[[ Provided entries open ]]

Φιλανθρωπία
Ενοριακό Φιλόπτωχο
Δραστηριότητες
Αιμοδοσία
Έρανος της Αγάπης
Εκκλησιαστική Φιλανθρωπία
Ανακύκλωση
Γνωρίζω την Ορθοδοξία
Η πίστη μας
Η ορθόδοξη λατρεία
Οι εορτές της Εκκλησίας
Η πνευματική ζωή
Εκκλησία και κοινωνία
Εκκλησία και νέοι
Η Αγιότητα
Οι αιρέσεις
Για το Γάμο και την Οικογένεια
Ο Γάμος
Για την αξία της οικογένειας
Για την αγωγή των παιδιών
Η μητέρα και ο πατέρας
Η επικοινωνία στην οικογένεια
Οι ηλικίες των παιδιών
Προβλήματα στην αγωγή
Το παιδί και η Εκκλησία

[[ Provided entries closed ]]

§ **Task objective**
From the data above, copy each line that has the string "στην".

§ **Result of the task**
Η επικοινωνία στην οικογένεια
Προβλήματα στην αγωγή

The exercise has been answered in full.